- **EXERCISE**
Search the data for the string "hand" and copy each line where it turns up.

- **LISTED RECORDS**
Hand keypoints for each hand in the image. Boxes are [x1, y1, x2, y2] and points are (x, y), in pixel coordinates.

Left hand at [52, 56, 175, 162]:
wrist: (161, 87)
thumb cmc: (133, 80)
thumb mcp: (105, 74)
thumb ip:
...
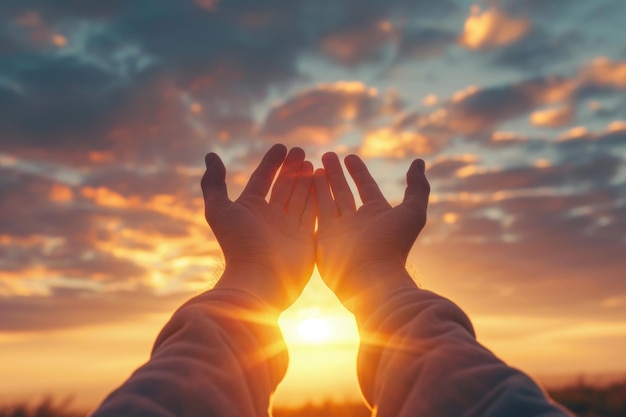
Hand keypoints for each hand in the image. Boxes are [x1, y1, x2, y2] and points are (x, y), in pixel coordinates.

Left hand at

- **ANSWER TO THE EXERCISE**
Hand keypoints for each hand in the image. Boxes are [x1, y1, x2, y2] and points are (x, y), in pixel coordinates.
Left hand at [52, 56, 175, 162]:
Hand keypoints for each hand in the image. Boxes are [x1, y1, x2, y2] and points are (x, y), in pixel coordinates.
Left hand at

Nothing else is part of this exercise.